The project was spearheaded by 3-term Pittsburgh Mayor Tom Murphy. Mayor Murphy worked with the Urban Redevelopment Authority to begin the project in 1995 with the purchase of the land by the URA from a private entity for $3.8 million. A group of investors, developers and builders named the Summerset Land Development Association (SLDA) was formed, led by the locally based Rubinoff Company. The Rubinoff Company was given exclusive rights to create a master plan for the site and partnered with Montgomery & Rust, Pennrose Properties, Ralph A Falbo Inc. and EQA Landmark Communities to develop and build the community. Planning, engineering, architectural layout, landscape design and consulting services were provided by IBACOS, Kacin Company, LaQuatra Bonci Associates, Looney Ricks Kiss, GAI Consultants, Urban Design Associates and Zimmerman/Volk Associates.

Building began in 2001 and was guided by principles of New Urbanism as well as a model of the Traditional Neighborhood Development (TND) type. Some of the features of the neighborhood include shared green spaces and parks, rear alleyways, front porches on most structures, old-fashioned street lamps and picturesque stone walls. A community center, swimming pool, playground and basketball court create an urban community feel in the development.

==Building standards==
Utilizing the standards for Green Building, the developers required that every unit built be at least 30 percent more efficient than typical new homes built in the Pittsburgh area.

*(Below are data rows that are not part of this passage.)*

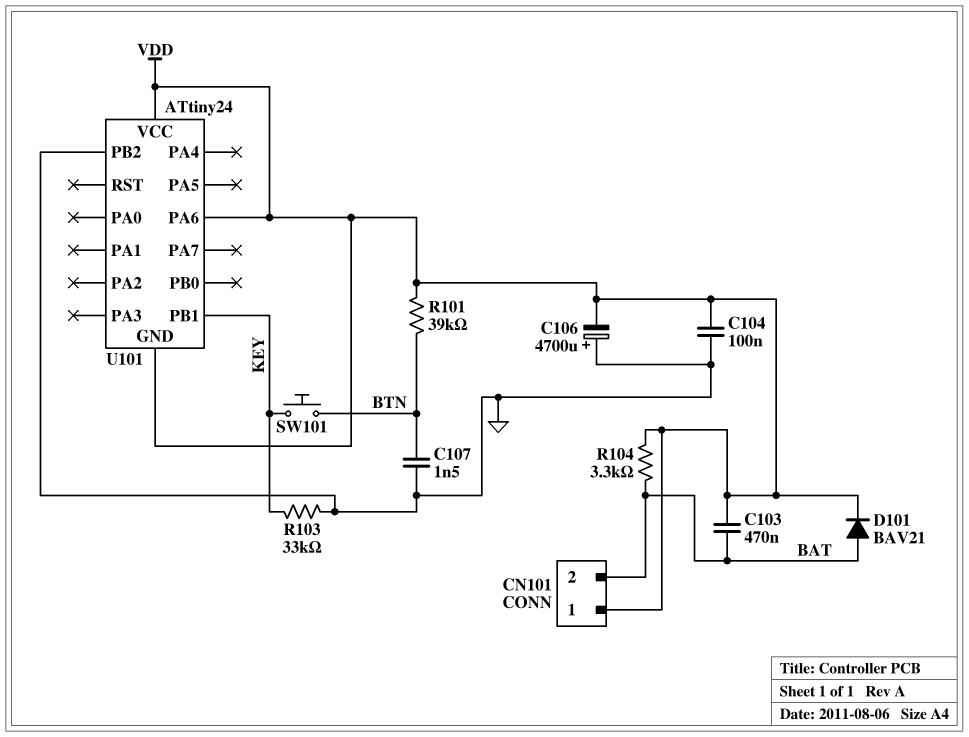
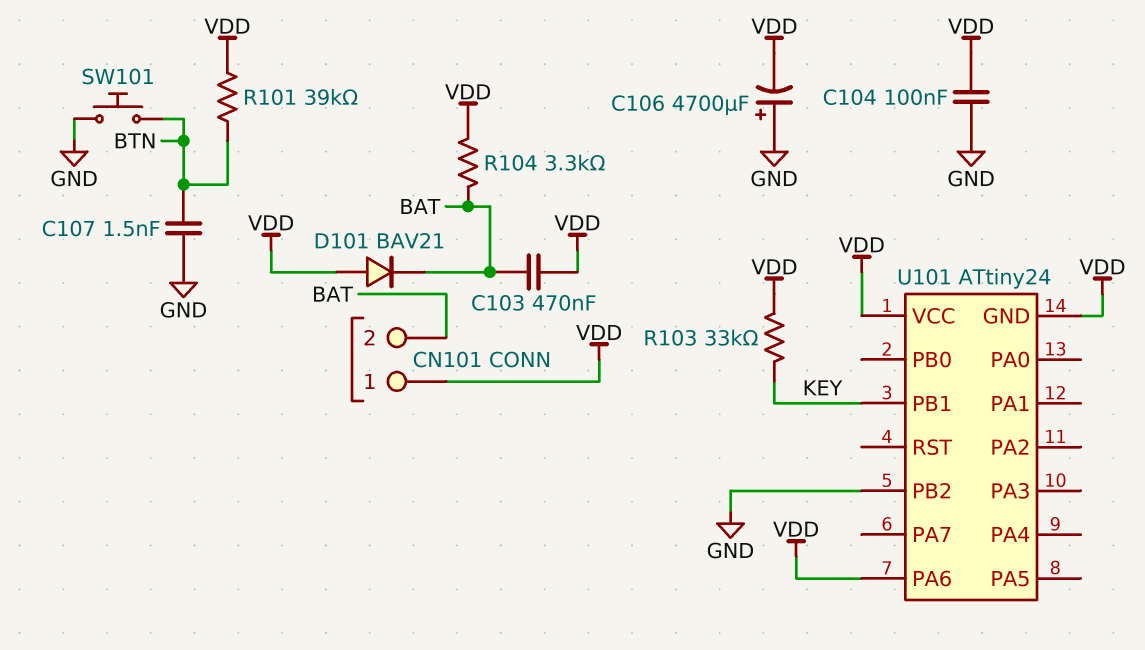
D101: diode BAV21 (A BAT, K VDD) -> diode BAV21 (A VDD, K BAT)
R103: 33k (GND, KEY) -> 33k (KEY, VDD)
SW101: button (BTN, KEY) -> button (BTN, GND)

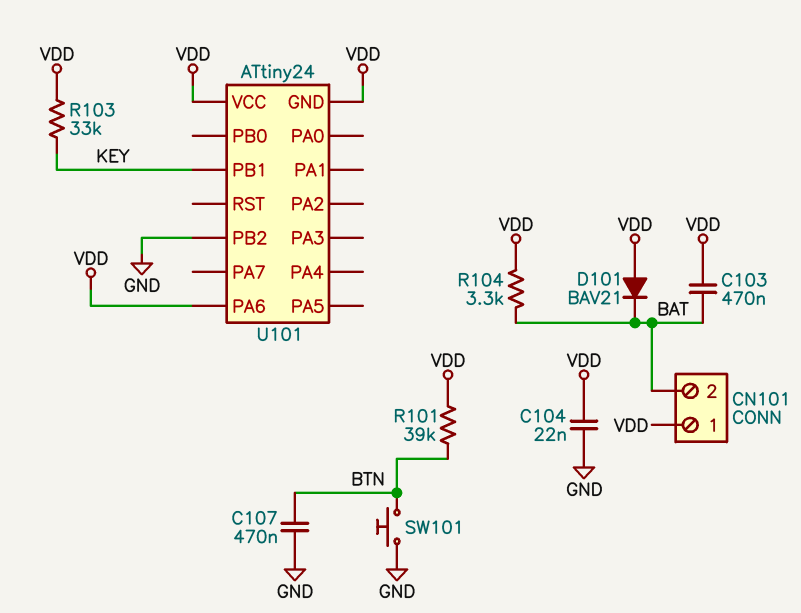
C104: 100nF (GND, VDD) -> 22nF (GND, VDD)
C106: 4700uF (plus GND, minus VDD) -> none
C107: 1.5nF (BTN, GND) -> 470nF (BTN, GND)

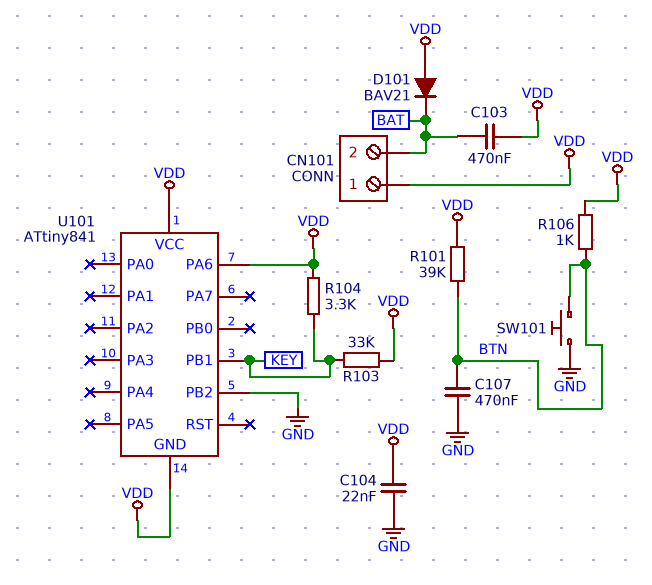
R104: 3.3k (BAT, VDD) -> 3.3k (KEY, VDD)
R106: none -> 1k (BTN, VDD)
U101: ATtiny24 -> ATtiny841

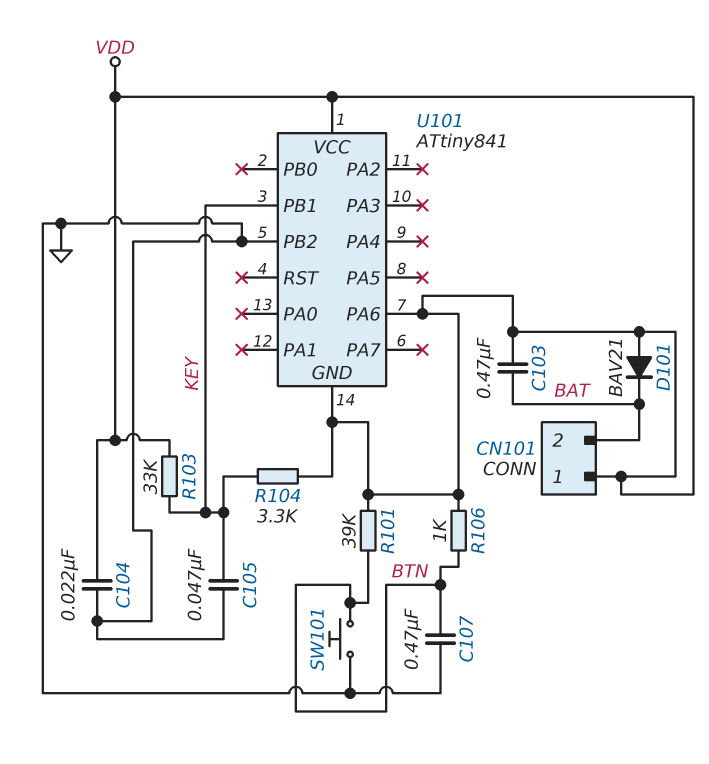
C105: none -> 47nF (GND, KEY)

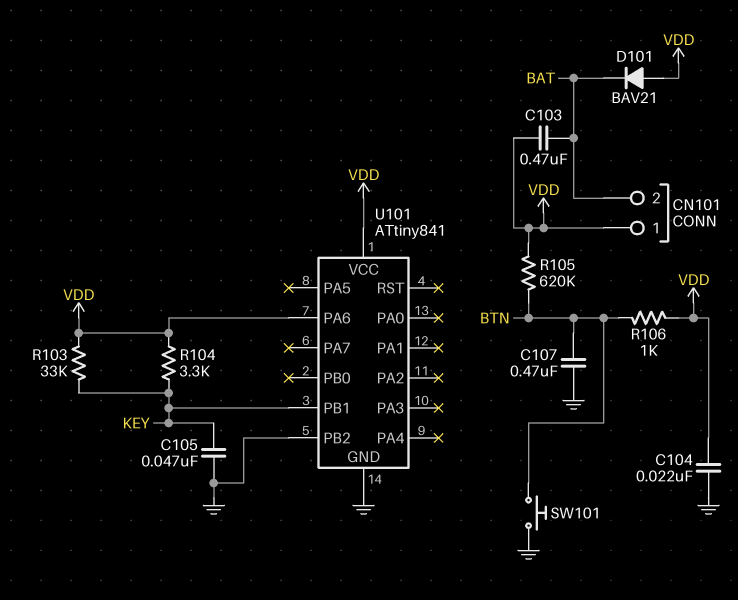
R101: 39k (BTN, VDD) -> none
R105: none -> 620k (BTN, VDD)
U101 pin GND: VDD -> GND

Summerset at Frick Park's standards became instrumental in creating the base standards for both Energy Star and the EPA's “Build America” program. About 60 million dollars in public funds have been used for site preparation, water and sewer line installation, and road construction. SLDA purchases the lots from the URA and sells them to homebuilders.

== Future Development ==
In September 2014, the Pittsburgh Urban Redevelopment Authority sent a request for proposal to companies to assist the URA in preparing the third phase of the development. The project will be the final phase of the development, adding more homes and related infrastructure to the site, located in the Swisshelm Park neighborhood.